Çocuklarımız var ne güzel
Şimdi silahların gölgesinde büyüyen oğul değilim artık, çocukları silahların şavkında, göğsü kurşunlarla baş başa kalmışların babasıyım.
Yani kendimizden bile sakındığımız, gözümüzün ırmağı, ruhumuzun derinliği, ıslığımızın ilhamı çocuklarımızın sokağın emir akıbetine uğradığı şu sıralarda durup durup düşünüyorum hal vaktimizi…
Çocukken ensemizdeki namluya eyvallah etmeden yaşadığımız onca günün ardından baba olmuşuz ve hala silahlar uygun adım gölgede.
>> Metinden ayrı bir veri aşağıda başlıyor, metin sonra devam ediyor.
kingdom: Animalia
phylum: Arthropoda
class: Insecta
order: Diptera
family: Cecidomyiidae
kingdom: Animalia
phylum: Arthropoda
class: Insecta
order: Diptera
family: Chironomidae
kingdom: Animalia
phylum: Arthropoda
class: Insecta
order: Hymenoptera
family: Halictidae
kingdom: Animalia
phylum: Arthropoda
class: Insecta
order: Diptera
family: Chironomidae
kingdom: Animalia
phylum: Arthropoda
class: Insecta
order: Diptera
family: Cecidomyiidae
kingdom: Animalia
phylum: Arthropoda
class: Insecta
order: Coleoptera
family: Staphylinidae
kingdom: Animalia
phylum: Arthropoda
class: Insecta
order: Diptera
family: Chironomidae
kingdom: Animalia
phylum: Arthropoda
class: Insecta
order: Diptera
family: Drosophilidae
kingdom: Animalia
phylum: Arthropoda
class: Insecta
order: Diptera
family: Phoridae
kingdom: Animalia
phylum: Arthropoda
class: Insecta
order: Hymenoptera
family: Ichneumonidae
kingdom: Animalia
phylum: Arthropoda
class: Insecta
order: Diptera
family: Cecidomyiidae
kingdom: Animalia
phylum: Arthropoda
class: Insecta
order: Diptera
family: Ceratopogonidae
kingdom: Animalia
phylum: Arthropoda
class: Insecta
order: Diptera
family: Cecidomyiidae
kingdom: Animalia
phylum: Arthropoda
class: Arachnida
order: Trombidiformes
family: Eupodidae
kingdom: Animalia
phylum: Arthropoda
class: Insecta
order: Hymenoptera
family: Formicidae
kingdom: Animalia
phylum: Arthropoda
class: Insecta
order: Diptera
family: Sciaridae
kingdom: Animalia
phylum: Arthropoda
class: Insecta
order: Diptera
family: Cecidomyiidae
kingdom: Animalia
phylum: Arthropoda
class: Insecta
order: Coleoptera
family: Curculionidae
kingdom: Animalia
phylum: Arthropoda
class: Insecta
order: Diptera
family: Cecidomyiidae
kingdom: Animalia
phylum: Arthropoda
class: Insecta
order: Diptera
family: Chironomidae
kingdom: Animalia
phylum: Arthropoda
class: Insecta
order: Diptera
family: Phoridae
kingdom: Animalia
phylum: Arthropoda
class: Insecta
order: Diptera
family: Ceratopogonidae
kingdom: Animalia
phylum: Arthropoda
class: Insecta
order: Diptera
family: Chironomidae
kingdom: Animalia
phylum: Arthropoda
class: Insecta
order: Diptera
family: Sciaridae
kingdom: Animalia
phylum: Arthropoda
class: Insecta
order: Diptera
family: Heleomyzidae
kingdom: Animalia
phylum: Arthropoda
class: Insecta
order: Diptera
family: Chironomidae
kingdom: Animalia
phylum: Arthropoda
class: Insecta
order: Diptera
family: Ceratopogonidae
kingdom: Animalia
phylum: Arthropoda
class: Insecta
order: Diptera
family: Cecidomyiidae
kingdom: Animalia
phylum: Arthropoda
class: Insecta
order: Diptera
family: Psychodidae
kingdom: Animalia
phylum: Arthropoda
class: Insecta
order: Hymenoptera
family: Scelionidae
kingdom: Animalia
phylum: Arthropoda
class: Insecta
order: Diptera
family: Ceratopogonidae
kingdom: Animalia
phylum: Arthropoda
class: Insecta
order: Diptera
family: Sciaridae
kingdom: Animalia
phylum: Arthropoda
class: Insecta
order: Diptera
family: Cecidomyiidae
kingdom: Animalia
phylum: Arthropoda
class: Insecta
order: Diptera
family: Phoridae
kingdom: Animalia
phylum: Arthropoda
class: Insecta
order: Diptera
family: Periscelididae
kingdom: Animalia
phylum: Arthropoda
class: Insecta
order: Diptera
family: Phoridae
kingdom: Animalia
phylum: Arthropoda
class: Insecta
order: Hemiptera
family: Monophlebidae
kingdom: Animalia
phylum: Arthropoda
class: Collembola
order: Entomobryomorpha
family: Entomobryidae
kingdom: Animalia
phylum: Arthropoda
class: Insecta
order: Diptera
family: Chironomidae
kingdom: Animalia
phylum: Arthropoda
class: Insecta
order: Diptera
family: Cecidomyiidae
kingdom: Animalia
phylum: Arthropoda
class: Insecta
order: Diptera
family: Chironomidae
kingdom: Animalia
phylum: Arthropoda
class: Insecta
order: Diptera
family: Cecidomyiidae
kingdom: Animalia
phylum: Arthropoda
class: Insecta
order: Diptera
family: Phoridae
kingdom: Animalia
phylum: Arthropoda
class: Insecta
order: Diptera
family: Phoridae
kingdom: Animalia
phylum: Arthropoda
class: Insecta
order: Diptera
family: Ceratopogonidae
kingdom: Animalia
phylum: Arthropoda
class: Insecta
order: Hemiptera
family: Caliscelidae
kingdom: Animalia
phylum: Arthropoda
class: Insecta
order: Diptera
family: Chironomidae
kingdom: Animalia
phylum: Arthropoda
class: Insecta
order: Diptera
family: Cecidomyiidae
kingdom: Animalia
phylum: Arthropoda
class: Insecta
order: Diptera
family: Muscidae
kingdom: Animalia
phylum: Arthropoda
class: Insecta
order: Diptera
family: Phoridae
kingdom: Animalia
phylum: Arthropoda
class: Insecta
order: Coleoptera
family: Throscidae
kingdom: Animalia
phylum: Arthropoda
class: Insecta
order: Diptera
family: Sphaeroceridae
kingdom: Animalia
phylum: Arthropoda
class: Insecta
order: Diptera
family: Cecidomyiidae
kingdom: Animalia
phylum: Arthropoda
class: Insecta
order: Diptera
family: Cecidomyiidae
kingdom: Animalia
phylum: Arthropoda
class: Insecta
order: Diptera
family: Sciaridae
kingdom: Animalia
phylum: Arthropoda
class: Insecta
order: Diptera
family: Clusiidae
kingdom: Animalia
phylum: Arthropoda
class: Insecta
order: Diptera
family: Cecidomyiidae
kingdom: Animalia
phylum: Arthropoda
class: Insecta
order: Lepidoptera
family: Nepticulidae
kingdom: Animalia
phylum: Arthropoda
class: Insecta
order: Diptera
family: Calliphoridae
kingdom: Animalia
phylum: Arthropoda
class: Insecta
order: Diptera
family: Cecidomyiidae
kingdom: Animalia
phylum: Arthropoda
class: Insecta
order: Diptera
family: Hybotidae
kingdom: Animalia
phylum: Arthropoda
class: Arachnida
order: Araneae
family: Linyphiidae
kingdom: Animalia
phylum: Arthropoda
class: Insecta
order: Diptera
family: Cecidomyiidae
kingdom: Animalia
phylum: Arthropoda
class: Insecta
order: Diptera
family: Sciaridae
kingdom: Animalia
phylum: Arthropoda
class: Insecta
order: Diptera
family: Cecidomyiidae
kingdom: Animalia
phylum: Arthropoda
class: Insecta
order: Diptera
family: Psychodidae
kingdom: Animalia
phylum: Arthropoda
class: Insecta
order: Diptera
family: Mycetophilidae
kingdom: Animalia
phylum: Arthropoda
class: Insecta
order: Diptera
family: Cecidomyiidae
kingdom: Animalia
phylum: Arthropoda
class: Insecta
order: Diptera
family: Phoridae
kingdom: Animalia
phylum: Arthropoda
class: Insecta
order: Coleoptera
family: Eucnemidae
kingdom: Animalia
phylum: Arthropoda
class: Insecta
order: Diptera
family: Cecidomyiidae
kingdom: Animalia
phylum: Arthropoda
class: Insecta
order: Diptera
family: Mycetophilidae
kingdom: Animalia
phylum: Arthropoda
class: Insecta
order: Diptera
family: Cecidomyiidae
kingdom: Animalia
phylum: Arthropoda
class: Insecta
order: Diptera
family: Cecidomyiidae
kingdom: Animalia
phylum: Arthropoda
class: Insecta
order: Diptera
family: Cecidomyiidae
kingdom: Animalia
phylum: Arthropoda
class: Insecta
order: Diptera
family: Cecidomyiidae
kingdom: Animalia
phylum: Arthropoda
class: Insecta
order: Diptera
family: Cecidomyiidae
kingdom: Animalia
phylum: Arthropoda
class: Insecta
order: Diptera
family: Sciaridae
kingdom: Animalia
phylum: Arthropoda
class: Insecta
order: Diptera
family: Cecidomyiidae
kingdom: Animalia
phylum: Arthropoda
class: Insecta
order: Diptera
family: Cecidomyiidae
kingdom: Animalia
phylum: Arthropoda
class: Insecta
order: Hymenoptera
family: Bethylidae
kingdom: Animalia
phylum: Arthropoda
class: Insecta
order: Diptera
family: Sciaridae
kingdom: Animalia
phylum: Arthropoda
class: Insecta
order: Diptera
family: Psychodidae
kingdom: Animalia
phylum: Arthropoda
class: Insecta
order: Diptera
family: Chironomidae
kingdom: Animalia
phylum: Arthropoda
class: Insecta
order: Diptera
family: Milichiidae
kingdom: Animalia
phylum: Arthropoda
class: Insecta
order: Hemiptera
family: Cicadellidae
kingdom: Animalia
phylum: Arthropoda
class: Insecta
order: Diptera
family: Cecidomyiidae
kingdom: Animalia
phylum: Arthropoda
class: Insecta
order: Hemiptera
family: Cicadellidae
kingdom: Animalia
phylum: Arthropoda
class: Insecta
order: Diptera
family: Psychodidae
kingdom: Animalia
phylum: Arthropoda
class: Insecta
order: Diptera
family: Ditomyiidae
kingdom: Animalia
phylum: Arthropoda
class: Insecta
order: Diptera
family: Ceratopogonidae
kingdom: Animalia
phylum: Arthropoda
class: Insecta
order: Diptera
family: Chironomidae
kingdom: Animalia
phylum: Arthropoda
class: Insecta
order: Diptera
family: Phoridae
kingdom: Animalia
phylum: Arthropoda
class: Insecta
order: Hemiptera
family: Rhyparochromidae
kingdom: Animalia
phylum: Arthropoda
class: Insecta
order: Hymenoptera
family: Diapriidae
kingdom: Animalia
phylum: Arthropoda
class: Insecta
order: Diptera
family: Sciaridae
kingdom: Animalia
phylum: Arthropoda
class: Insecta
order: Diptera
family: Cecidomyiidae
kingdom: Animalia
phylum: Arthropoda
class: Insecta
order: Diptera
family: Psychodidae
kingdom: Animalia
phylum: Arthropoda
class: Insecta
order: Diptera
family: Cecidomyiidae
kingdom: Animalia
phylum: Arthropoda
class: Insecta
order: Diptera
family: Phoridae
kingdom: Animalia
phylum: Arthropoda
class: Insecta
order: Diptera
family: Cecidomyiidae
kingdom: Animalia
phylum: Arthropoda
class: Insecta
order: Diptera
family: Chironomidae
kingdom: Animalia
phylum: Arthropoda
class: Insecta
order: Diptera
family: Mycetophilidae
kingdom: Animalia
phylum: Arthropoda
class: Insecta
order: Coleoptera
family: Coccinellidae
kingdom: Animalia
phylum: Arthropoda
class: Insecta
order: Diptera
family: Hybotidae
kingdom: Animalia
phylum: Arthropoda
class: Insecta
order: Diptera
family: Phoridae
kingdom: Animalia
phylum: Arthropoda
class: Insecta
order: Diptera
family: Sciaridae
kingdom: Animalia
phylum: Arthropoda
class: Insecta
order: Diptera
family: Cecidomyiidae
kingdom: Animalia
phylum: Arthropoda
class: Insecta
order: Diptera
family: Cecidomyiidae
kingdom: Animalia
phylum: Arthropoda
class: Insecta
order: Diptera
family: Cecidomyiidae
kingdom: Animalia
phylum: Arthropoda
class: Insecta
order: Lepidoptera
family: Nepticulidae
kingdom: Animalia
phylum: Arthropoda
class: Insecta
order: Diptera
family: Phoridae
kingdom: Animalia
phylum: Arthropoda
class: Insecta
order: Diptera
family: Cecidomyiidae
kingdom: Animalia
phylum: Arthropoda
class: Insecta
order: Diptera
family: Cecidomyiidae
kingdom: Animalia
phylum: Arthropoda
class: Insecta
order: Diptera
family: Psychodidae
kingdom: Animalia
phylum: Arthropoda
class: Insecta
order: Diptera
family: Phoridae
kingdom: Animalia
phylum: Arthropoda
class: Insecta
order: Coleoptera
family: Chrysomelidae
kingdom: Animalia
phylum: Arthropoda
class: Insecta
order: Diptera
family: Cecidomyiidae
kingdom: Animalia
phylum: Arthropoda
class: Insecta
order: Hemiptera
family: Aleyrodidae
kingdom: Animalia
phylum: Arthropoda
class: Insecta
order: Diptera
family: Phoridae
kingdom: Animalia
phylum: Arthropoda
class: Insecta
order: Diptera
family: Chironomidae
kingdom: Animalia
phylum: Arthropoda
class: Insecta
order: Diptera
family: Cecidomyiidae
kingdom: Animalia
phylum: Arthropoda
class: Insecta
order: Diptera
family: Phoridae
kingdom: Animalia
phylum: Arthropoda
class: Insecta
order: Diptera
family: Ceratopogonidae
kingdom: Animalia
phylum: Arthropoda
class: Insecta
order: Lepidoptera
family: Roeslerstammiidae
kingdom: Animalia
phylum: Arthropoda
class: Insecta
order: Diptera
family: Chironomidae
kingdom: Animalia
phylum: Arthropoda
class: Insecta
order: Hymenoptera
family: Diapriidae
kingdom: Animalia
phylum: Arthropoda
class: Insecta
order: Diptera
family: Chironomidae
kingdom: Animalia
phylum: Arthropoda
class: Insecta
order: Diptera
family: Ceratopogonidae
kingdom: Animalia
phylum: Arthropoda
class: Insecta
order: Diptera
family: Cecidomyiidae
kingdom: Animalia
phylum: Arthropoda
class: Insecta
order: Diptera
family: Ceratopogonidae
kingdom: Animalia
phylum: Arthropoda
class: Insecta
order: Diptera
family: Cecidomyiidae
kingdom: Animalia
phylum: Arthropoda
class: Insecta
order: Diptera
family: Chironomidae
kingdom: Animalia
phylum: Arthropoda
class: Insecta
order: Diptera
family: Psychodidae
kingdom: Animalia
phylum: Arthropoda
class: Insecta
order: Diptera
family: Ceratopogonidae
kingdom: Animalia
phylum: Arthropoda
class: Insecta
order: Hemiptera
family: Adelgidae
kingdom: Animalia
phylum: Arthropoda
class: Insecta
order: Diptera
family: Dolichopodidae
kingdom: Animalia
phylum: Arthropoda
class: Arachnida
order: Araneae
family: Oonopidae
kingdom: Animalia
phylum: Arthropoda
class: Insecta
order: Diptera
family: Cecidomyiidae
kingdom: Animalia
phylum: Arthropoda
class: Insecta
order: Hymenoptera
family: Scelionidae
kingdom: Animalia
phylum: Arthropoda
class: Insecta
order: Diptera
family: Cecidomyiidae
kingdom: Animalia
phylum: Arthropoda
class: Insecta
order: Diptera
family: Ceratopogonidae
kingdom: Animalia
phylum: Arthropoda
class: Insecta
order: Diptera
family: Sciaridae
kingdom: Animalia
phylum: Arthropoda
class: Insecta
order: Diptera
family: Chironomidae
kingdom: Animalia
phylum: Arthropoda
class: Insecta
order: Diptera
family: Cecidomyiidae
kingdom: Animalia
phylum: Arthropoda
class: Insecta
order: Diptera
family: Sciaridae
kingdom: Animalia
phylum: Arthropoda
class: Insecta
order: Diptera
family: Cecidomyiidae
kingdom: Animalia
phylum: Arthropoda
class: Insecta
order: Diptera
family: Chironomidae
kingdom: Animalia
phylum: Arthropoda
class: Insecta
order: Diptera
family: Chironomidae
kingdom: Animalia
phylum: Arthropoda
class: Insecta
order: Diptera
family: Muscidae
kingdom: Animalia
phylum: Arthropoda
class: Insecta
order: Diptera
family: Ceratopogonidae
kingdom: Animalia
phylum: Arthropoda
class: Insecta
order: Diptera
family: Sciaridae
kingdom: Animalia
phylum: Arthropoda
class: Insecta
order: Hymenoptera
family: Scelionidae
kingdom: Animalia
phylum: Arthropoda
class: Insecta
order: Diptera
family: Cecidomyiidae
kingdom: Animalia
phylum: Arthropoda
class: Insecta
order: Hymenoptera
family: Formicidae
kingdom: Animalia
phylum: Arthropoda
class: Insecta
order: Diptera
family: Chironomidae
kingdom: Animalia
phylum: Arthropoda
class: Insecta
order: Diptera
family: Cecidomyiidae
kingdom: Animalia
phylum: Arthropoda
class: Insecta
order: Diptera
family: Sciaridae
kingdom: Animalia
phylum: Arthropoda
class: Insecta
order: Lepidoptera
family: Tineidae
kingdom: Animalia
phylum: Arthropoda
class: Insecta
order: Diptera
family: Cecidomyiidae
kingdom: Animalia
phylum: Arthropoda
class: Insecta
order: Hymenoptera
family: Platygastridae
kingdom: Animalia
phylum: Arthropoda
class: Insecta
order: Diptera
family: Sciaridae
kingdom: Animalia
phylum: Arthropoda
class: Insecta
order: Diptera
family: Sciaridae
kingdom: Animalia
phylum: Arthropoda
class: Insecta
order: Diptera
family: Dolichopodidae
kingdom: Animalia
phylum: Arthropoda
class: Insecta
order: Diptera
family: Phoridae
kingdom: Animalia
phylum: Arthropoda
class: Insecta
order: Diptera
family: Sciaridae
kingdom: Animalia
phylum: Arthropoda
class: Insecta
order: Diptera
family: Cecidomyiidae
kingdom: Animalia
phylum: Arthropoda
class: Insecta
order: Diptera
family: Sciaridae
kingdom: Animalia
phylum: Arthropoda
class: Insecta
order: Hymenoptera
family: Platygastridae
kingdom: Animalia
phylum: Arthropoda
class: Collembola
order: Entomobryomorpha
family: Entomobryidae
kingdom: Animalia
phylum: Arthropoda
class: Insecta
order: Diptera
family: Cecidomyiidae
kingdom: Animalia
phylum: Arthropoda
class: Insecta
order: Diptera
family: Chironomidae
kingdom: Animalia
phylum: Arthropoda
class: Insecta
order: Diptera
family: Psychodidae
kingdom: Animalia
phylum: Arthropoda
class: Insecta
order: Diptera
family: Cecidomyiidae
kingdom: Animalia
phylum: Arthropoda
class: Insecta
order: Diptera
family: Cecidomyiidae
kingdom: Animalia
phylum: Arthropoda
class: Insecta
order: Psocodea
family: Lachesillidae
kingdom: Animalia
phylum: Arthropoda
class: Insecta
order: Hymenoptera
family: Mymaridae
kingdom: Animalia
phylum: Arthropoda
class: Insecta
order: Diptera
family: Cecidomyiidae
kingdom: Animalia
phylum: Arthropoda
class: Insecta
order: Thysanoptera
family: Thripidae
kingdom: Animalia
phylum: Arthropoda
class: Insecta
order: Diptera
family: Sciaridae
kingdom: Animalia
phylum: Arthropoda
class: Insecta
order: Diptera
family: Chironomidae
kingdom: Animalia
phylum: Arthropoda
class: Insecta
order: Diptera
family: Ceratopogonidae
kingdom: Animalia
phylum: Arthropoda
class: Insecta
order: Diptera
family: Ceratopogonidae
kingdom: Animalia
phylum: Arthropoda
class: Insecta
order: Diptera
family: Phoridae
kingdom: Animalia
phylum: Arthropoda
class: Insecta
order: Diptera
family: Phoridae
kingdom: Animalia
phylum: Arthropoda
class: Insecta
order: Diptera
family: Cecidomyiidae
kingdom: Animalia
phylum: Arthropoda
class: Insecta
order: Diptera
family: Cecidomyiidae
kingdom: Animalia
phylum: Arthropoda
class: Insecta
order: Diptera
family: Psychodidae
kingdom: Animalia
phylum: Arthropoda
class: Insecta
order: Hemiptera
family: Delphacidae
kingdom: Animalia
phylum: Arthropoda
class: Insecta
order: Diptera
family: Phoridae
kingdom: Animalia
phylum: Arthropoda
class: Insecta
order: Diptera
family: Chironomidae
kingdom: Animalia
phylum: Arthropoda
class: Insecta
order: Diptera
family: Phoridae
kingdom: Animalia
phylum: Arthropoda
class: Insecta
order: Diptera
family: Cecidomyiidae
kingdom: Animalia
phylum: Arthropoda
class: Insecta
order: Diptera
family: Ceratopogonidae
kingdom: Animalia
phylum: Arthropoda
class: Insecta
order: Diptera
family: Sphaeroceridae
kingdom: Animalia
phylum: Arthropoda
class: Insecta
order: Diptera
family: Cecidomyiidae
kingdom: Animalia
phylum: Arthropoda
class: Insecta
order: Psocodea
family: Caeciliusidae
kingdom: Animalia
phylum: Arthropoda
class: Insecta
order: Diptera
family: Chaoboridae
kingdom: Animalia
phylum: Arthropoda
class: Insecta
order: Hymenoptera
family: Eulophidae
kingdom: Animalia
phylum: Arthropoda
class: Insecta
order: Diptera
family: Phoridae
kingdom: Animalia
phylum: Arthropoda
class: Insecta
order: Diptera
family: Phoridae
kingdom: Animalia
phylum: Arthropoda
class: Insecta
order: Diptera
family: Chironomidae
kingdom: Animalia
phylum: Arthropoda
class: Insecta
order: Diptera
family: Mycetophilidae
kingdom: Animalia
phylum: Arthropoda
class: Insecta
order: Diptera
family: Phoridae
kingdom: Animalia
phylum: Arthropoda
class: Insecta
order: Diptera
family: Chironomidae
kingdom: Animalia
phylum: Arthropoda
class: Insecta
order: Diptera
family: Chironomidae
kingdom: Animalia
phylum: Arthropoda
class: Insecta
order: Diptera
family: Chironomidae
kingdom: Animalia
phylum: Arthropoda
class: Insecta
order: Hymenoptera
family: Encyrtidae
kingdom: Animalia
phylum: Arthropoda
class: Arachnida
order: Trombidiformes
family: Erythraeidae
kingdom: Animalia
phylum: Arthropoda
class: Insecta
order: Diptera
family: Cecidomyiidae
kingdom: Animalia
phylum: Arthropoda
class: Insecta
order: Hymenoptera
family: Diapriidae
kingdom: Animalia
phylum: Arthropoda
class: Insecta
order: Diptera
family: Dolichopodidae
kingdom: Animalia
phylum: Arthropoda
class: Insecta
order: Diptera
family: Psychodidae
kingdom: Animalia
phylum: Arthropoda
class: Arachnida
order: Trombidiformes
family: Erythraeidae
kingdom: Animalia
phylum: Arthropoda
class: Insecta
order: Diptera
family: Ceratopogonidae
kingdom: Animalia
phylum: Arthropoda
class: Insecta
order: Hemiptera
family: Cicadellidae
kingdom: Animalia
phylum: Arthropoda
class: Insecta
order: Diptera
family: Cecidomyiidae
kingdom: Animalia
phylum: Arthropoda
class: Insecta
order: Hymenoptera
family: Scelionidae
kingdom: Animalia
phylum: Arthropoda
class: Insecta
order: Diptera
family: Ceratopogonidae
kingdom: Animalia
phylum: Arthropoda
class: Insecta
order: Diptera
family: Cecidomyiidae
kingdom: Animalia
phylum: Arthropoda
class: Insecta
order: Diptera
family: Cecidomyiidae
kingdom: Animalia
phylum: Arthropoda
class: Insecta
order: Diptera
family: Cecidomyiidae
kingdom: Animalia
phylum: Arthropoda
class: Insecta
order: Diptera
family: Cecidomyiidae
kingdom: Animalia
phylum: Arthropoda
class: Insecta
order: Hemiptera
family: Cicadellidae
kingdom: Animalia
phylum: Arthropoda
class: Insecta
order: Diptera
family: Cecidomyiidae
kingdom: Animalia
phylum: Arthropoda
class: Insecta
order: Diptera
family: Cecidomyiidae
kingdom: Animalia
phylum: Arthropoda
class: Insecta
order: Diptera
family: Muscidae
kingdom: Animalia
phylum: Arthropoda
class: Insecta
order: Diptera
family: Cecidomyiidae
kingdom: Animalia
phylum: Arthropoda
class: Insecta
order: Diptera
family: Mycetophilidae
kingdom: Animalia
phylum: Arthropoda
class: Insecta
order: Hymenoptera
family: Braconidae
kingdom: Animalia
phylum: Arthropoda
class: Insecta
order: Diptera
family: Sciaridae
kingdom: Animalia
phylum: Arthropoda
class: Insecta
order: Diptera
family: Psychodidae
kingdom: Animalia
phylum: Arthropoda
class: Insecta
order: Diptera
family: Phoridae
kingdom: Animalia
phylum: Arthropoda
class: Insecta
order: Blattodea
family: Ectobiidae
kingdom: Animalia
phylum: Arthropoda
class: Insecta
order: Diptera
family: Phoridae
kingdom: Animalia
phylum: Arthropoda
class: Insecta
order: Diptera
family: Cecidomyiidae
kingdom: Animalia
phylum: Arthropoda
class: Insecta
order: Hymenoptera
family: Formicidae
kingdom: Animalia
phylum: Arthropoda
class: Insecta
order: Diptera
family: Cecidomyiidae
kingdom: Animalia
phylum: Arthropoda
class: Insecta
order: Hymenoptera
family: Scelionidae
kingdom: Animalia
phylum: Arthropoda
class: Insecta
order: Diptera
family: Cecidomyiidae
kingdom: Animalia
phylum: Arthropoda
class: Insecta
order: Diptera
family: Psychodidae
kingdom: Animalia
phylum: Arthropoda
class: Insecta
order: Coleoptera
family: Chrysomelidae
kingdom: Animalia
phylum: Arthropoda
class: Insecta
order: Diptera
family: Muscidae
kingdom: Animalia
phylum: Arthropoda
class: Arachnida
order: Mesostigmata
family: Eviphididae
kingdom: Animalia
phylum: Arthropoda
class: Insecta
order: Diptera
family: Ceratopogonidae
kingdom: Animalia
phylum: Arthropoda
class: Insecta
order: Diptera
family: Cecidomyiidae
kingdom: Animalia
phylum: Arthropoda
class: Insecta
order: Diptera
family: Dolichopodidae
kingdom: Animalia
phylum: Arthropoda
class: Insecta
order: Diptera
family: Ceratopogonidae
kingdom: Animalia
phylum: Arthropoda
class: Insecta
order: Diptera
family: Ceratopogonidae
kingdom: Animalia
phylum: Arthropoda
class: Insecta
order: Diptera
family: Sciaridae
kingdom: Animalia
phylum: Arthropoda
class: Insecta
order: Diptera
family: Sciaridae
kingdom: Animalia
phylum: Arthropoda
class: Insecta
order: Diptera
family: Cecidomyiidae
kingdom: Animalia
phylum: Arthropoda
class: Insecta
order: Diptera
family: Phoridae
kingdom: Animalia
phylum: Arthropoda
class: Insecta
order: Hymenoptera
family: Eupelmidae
Baykuş tünediği yerden alıp yetimin, öksüzün, süt kuzsunun hakkını… Ediyor küfrünü.
Gıdım kadar insaf yok artık, işkence, dayak, ceza, hükümle tespih sallar gibi ellerinin arasında evirip çeviriyorlar.
Hakkâri’de, Yüksekova’da, Şırnak’ta, Cizre’de, Diyarbakır'da, Lice'de, Van'da yurdumu bir kara çarşaf gibi saran örtünün altında, derin kuyularda, kıblesiz mezarlarda, namazsız, salasız, öyküsü kayıp, giden çocuklar yetmemiş gibi, şimdi de o kuyularda yaşamı elinden alınanların çocuklarına göz dikmişler.
Yüreği ölüm emri olmuş küçük tanrıların günahlarını affetmek için kim nasıl bir çare bulur.
Eyvah!
Eyvah ki taş attılar diye beton odalarda yaşamaya mahkum edilmişlerin halini göremeyenlere.
Çocuk onlar, taş da atarlar.
Çocuk onlar, top da oynarlar.
Çocuk onlar, kendini tanrı sanıp, parmakları üşümekten yanana kadar kardan adam yaparlar, kardan adam yaparlar, ama tanrı onları cezalandırmaz.
Büyümek eğer cezaysa o farklı.
Uçurtma uçururlar rüzgara karşı, rüzgar onların yüzünü okşar sadece.
Çocukluklar dövülmez, vatan bölünmez.
Tiksinç olmayın… Zebani olmayın hiç…
Çocuklar morarırlar ama çürümezler. Çürümezler ki çocuk olmanın çelik yanını açığa çıkarsınlar.
Çocuklar çeliktir çelik en parıltılı korku.
Kim çeliği eritmeye kalksa elinde çeliğin erimesine dayanacak korunga lazım. Yoksa çeliğin yanma gücü, yakar adamı.
Çocuklar için 'tanrının melekleri' der akil adamlar.
Akil adamlar melekleri de tanır, şeytanı da.
Ciğerleri, elleri, parmakları, bacakları, gövdeleri, kafaları küçüktür onların onun için çocuktur isimleri. Yoksa büyük olup çocuk döverlerdi. Melek olmazlardı.
Kim büyürken geçtiği zamanı unutur. Hangi çocuk büyürken hayatını silindir gibi ezip geçenden sıyrılır, o yumruk izini nasıl siler hayatında, fotoğrafı her gördüğünde devrilmez mi çocukluğunun ayaklarına? Haldan hala geçemez mi?
Çocuk kaptığını yükler hafızasına, sevgiyi, kötülüğü, öfkeyi, iyiyi, kötüyü, kahrı, vebali, hayatı, ölümü, dört duvar arasını, dışarıyı, avluyu, ranzayı, voltayı, tespihi, gölgeyi… Yazar hafızasına bir daha okusun diye.
Sevgiyi okutmak gerekir beyim, sevgiyi yazdırmak gerekir çocuklara.
Küçücük bedenlerine kurşun yağdırmak gıdım insafı olmayanların, küçük yaşamlarını söndürmek miskal vicdanı olmayanların kârıdır.
Dışarıda koşup eylenen çocukları özleyen kuşların diliyle, imanıyla, inancıyla çocuklara dokunmayın beyler.
Çocuklarımız var ne güzel, kıyımızda büyümesine izin edin.